TEMBAKAU ISTIMEWA DAN DAERAH ISTIMEWA YOGYAKARTA
Daerah Istimewa Yogyakarta atau lebih dikenal dengan Jogja, ternyata menyimpan emas hijau yang sudah ada sejak lama. Sebagian besar dari produksi tembakau di daerah ini adalah tembakau rajangan Voor Oogst (panen musim kemarau).
Tembakau rajangan VO dari daerah di DIY umumnya digunakan sebagai bahan pengisi dan ditanam di lahan tegal. Terjadinya perubahan selera perokok dari rokok pabrikan menuju tingwe, namanya menjadi terangkat karena kualitas dan ciri khas aromanya seperti wajik dengan warna kekuningan hingga kemerahan dan karakter hisapan ringan hingga sedang.
Varietas lokal Bligon yang di tanam di sekitar wilayah Sleman dan Bantul diperkenalkan oleh perusahaan Gudang Garam pada tahun 1994 menggantikan posisi varietas Kemloko karena karakter hisapannya lebih berat sekaligus untuk memenuhi kebutuhan dan selera pasar yang menginginkan tembakau dengan karakter hisapan ringan hingga sedang.
Terdapat 175 petani di Desa Selopamioro, Imogiri, Bantul, 95 persen di antaranya menjadikan tembakau sebagai sumber mata pencaharian. Desa tersebut pu menjadi salah satu lokasi penghasil tembakau Kedu Sili, namun karena namanya kurang terkenal, konsumen lebih memilih nama Siluk yaitu nama salah satu dusun penghasil tembakau yang sudah ada sejak lama.
Gondo, rupo, dan roso adalah indikator kualitas tembakau Siluk yang akan dinilai setelah 95 hari masa penanaman. Gondo mengacu pada aroma tembakau. Tembakau Siluk dengan kualitas terbaik memiliki aroma yang harum dan agak manis. Sementara rupo atau rupa, adalah penampilan si tembakau, semakin cerah warnanya maka semakin bagus kualitasnya, roso atau rasa yang terbaik adalah yang mantap. Mantap di sini maksudnya halus di tenggorokan tapi bisa dirasakan ke otak. Ketiga komponen tersebut juga sangat dipengaruhi perawatan dan lokasi tembakau tersebut ditanam. Tembakau yang terlalu banyak diberi pupuk urea, maka rasanya akan menusuk di tenggorokan, namun di kepala tetap terasa efeknya. Jika menggunakan pupuk ZA, rasanya tetap enak, tapi di tenggorokan terasa lebih halus.

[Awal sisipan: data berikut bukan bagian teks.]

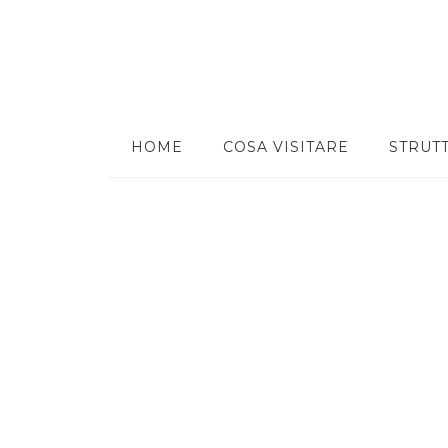
HOME
COSA VISITARE
STRUT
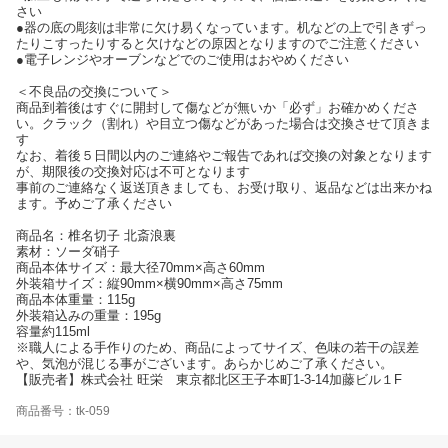
さい
●器の底の彫刻は非常に欠け易くなっています。机などの上で引きずっ
たりこすったりすると欠けなどの原因となりますのでご注意ください
●電子レンジやオーブンなどでのご使用はおやめください
＜不良品の交換について＞
商品到着後はすぐに開封して傷などが無いか「必ず」お確かめくださ
い。クラック（割れ）や目立つ傷などがあった場合は交換させて頂きま
す
なお、着後５日間以内のご連絡やご報告であれば交換の対象となります
が、期限後の交換対応は不可となります
事前のご連絡なく返送頂きましても、お受け取り、返品などは出来かね
ます。予めご了承ください
商品名：椎名切子 北斎浪裏
素材：ソーダ硝子
商品本体サイズ：最大径70mm×高さ60mm
外装箱サイズ：縦90mm×横90mm×高さ75mm
商品本体重量：115g
外装箱込みの重量：195g
容量約115ml
※職人による手作りのため、商品によってサイズ、色味の若干の誤差
や、気泡が混じる事がございます。あらかじめご了承ください。
【販売者】株式会社 旺栄 東京都北区王子本町1-3-14加藤ビル１F
商品番号：tk-059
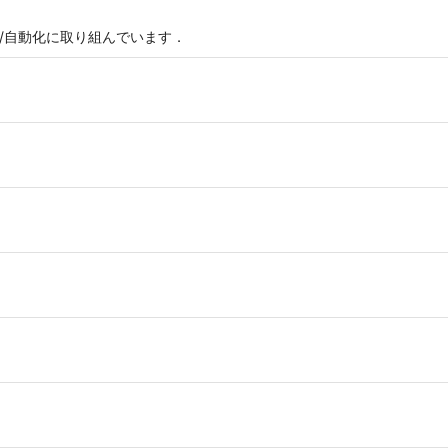
率化/自動化に取り組んでいます．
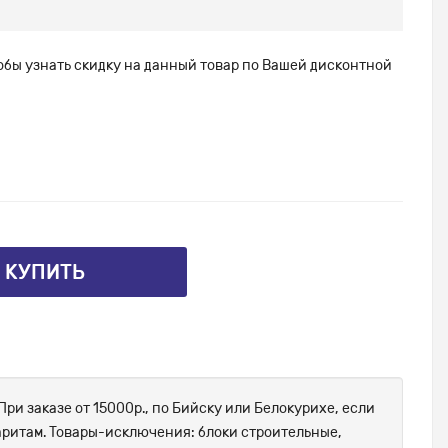
тобы узнать скидку на данный товар по Вашей дисконтной
⤴ КУПИТЬ
При заказе от 15000р., по Бийску или Белокурихе, если
абаритам. Товары-исключения: блоки строительные,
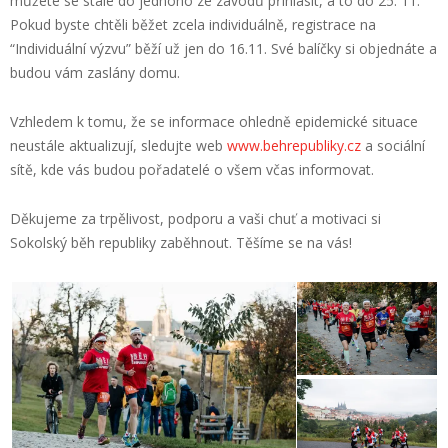
můžete se stále do jednoho ze závodů přihlásit, a to do 25. 11.
Pokud byste chtěli běžet zcela individuálně, registrace na
“Individuální výzvu” běží už jen do 16.11. Své balíčky si objednáte a
budou vám zaslány domu.
Vzhledem k tomu, že se informace ohledně epidemické situace
neustále aktualizují, sledujte web
www.behrepubliky.cz
a sociální
sítě, kde vás budou pořadatelé o všem včas informovat.
Děkujeme za trpělivost, podporu a vaši chuť a motivaci si
Sokolský běh republiky zaběhnout. Těšíme se na vás!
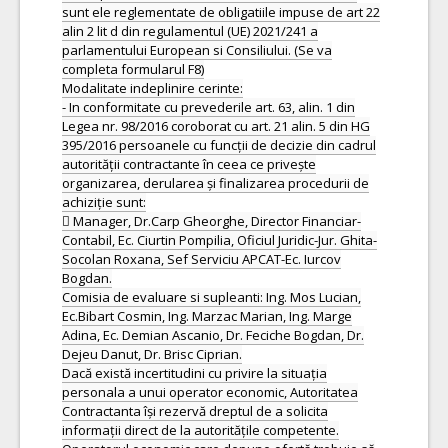
sunt ele reglementate de obligatiile impuse de art 22
alin 2 lit d din regulamentul (UE) 2021/241 a
parlamentului European si Consiliului. (Se va
completa formularul F8)
Modalitate indeplinire cerinte:
- In conformitate cu prevederile art. 63, alin. 1 din
Legea nr. 98/2016 coroborat cu art. 21 alin. 5 din HG
395/2016 persoanele cu funcții de decizie din cadrul
autorității contractante în ceea ce privește
organizarea, derularea și finalizarea procedurii de
achiziție sunt:
 Manager, Dr.Carp Gheorghe, Director Financiar-
Contabil, Ec. Ciurtin Pompilia, Oficiul Juridic-Jur. Ghita-
Socolan Roxana, Sef Serviciu APCAT-Ec. Iurcov
Bogdan.
Comisia de evaluare si supleanti: Ing. Mos Lucian,
Ec.Bibart Cosmin, Ing. Marzac Marian, Ing. Marge
Adina, Ec. Demian Ascanio, Dr. Feciche Bogdan, Dr.
Dejeu Danut, Dr. Brisc Ciprian.
Dacă există incertitudini cu privire la situația
personala a unui operator economic, Autoritatea
Contractanta își rezervă dreptul de a solicita
informații direct de la autoritățile competente.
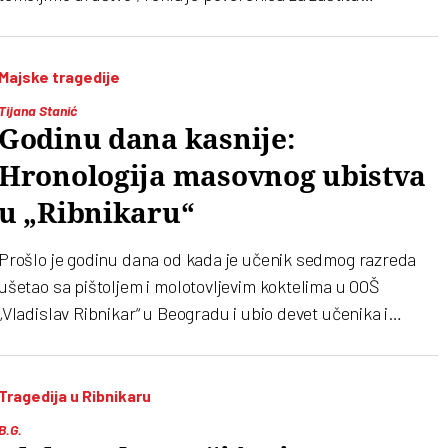
ravnopravnosti Brankica Janković
Majske tragedije
Tijana Stanić
Godinu dana kasnije:
Hronologija masovnog ubistva
u „Ribnikaru“
Prošlo je godinu dana od kada je učenik sedmog razreda
ušetao sa pištoljem i molotovljevim koktelima u OOŠ
„Vladislav Ribnikar“ u Beogradu i ubio devet učenika i
radnika obezbeđenja, a ranio još šest učenika i nastavnicu.
Šta se tačno desilo 3. maja 2023. godine i šta se o slučaju
zna od tada
Tragedija u Ribnikaru
B.G.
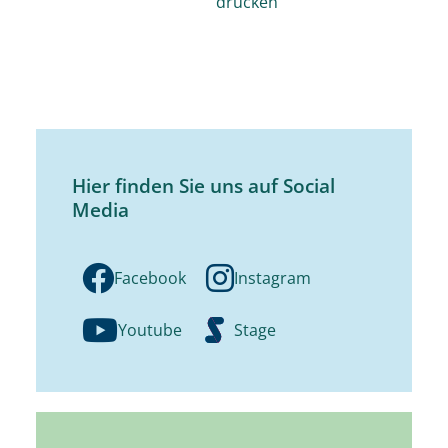
drucken
Hier finden Sie uns auf Social
Media
Facebook
Instagram
Youtube
Stage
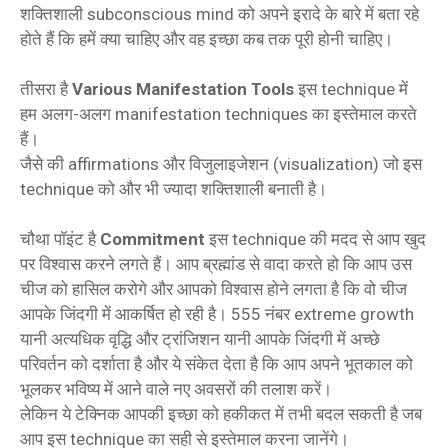
शक्तिशाली subconscious mind को अपने इरादे के बारे में बता रहे
होते हैं कि हमें क्या चाहिए और वह इच्छा कब तक पूरी होनी चाहिए।
तीसरा है
Various Manifestation Tools
इस technique में
हम अलग-अलग manifestation techniques का इस्तेमाल करते
हैं।
जैसे की affirmations और विजुलाइजेशन (visualization) जो इस
technique को और भी ज्यादा शक्तिशाली बनाती है।
चौथा पॉइंट है
Commitment
इस technique की मदद से आप खुद
पर विश्वास करने लगते हैं। आप ब्रह्मांड से वादा करते हो कि आप उस
चीज को हासिल करोगे और आपको विश्वास होने लगता है कि वो चीज
आपके जिंदगी में आकर्षित हो रही है। 555 नंबर extreme growth
यानी अत्यधिक वृद्धि और ट्रांजिशन यानी आपके जिंदगी में अच्छे
परिवर्तन को दर्शाता है और ये संकेत देता है कि आप अपने भूतकाल को
भूलकर भविष्य में आने वाले नए अवसरों की तलाश करें।
लेकिन ये टेक्निक आपकी इच्छा को हकीकत में तभी बदल सकती है जब
आप इस technique का सही से इस्तेमाल करना जानेंगे।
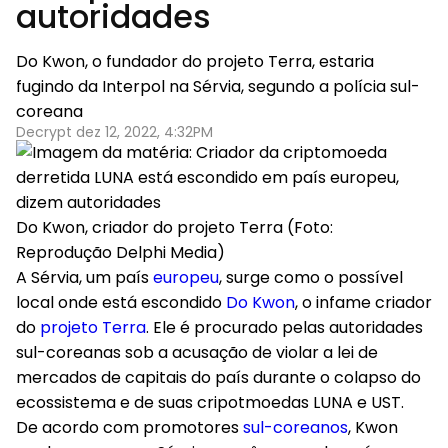
autoridades
Do Kwon, o fundador do projeto Terra, estaria
fugindo da Interpol na Sérvia, segundo a polícia sul-
coreana
Decrypt dez 12, 2022, 4:32PM
Do Kwon, criador do projeto Terra (Foto:
Reprodução Delphi Media)
A Sérvia, um país
europeu
, surge como o possível
local onde está escondido
Do Kwon
, o infame criador
do
projeto Terra
. Ele é procurado pelas autoridades
sul-coreanas sob a acusação de violar a lei de
mercados de capitais do país durante o colapso do
ecossistema e de suas cripotmoedas LUNA e UST.
De acordo com promotores
sul-coreanos
, Kwon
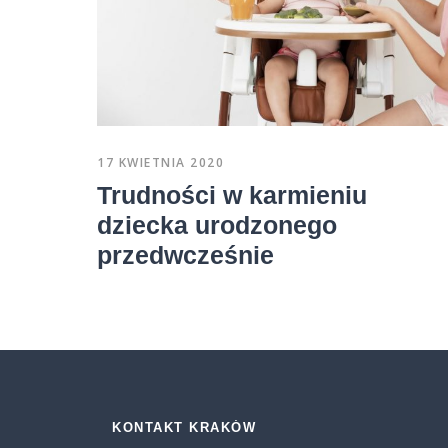
17 KWIETNIA 2020
Trudności w karmieniu
dziecka urodzonego
przedwcześnie
KONTAKT KRAKÓW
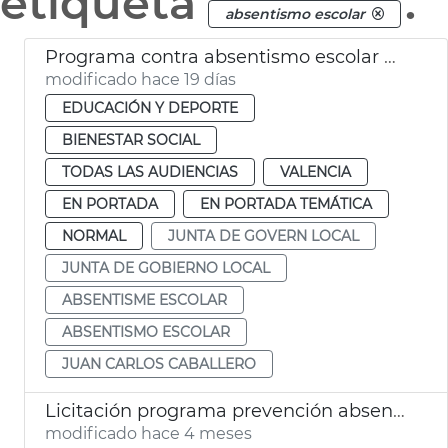
etiqueta
.
absentismo escolar
Programa contra absentismo escolar València
modificado hace 19 días
EDUCACIÓN Y DEPORTE
BIENESTAR SOCIAL
TODAS LAS AUDIENCIAS
VALENCIA
EN PORTADA
EN PORTADA TEMÁTICA
NORMAL
JUNTA DE GOVERN LOCAL
JUNTA DE GOBIERNO LOCAL
ABSENTISME ESCOLAR
ABSENTISMO ESCOLAR
JUAN CARLOS CABALLERO
Licitación programa prevención absentismo escolar Ayuntamiento València
modificado hace 4 meses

Karakter tanah sangat memengaruhi gondo, rupo, dan roso tembakau Siluk, misalnya, jika tanah yang ditanami adalah tanah berhumus yang berwarna hitam, maka akan menghasilkan tembakau dengan rasa halus dan mantap di otak. Jika tanahnya adalah tanah merah atau tanah lempung, rasanya kurang mantap. Sementara jika tanah yang ditanami adalah tanah putih atau padas, maka rasa tembakau yang dihasilkan kurang terasa di otak dan di tenggorokan sangat halus.
Bukan hanya aroma dan rasanya yang berbeda, ada tradisi unik di balik penanaman tembakau siluk yang sudah diwariskan sejak dulu. Petani biasa melakukan ritual sebelum menanam tembakau Siluk. Biasanya petani menyiapkan Wajik, makanan dari beras ketan yang dicampur santan dan gula jawa.

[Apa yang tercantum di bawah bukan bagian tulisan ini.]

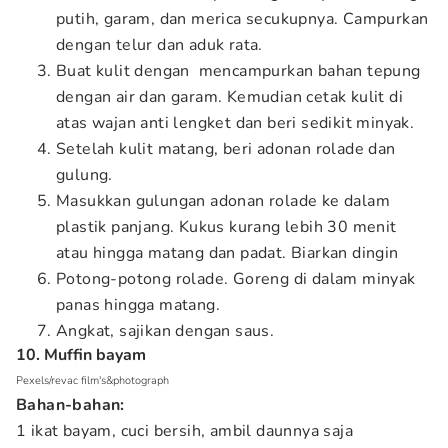
putih, garam, dan merica secukupnya. Campurkan
dengan telur dan aduk rata.
Buat kulit dengan mencampurkan bahan tepung
dengan air dan garam. Kemudian cetak kulit di
atas wajan anti lengket dan beri sedikit minyak.
Setelah kulit matang, beri adonan rolade dan
gulung.
Masukkan gulungan adonan rolade ke dalam
plastik panjang. Kukus kurang lebih 30 menit
atau hingga matang dan padat. Biarkan dingin
Potong-potong rolade. Goreng di dalam minyak
panas hingga matang.
Angkat, sajikan dengan saus.
10. Muffin bayam
Pexels/revac film's&photograph
Bahan-bahan:
1 ikat bayam, cuci bersih, ambil daunnya saja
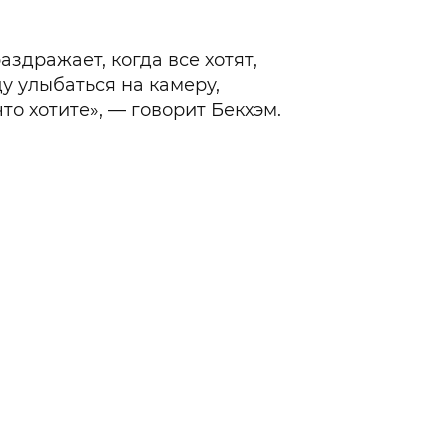
аздражает, когда все хотят,
ду улыбаться на камеру,
что хотите», — говорит Бекхэм.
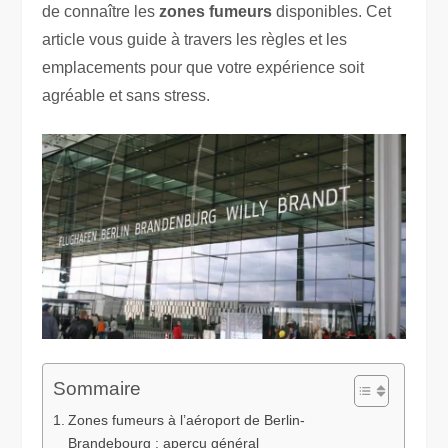
de connaître les
zones fumeurs
disponibles. Cet
article vous guide à travers les règles et les
emplacements pour que votre expérience soit
agréable et sans stress.
Sommaire
Zones fumeurs à l’aéroport de Berlin-
Brandebourg : aperçu général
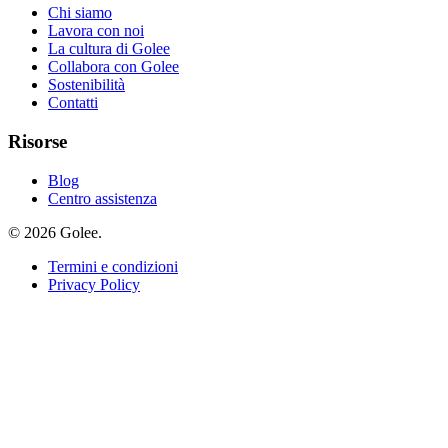
Chi siamo
Lavora con noi
La cultura di Golee
Collabora con Golee
Sostenibilità
Contatti
Risorse
Blog
Centro assistenza
© 2026 Golee.
Termini e condizioni
Privacy Policy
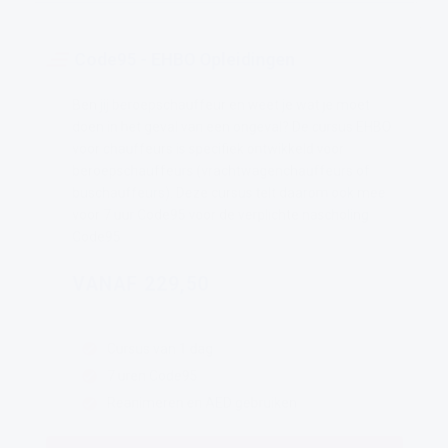
Code95 - EHBO Opleidingen
Ben jij beroepschauffeur en weet je wat je moet
doen in het geval van een ongeval? De cursus EHBO
voor chauffeurs is specifiek ontwikkeld voor
beroepschauffeurs (vrachtwagenchauffeurs of
buschauffeurs). Deze cursus telt daarom ook mee
voor 7 uur Code95 voor de verplichte nascholing
Code95.
VANAF 229,50
Cursus van 1 dag
7 uren Code95
Reanimeren en AED gebruiken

Wajik kemudian dibawa ke ladang yang akan ditanami tembakau. Setelah didoakan, sekitar lima potong wajik ditanam di dekat lubang tempat menanam tembakau, sisanya dimakan bersama tetangga atau petani lainnya.
Proses tersebut ibarat bersatunya tri tunggal dari beras ketan, santan, dan gula jawa. Uniknya, tembakau siluk memiliki warna merah kehitaman setelah diolah, seperti warna wajik. Baunya pun disebut-sebut menyerupai wajik.
Sampai sekarang tembakau masih menjadi komoditas utama yang paling menguntungkan bagi petani setempat. Apalagi fenomena Tingwe di kalangan anak muda saat ini cukup tinggi mengingat harga rokok kemasan yang semakin mahal. Harga tembakau pun cenderung stabil jika dibandingkan dengan komoditas pertanian lainnya. Seanjlok-anjloknya harga tembakau, masih lebih menguntungkan jika dibandingkan komoditas lain seperti bawang atau cabai.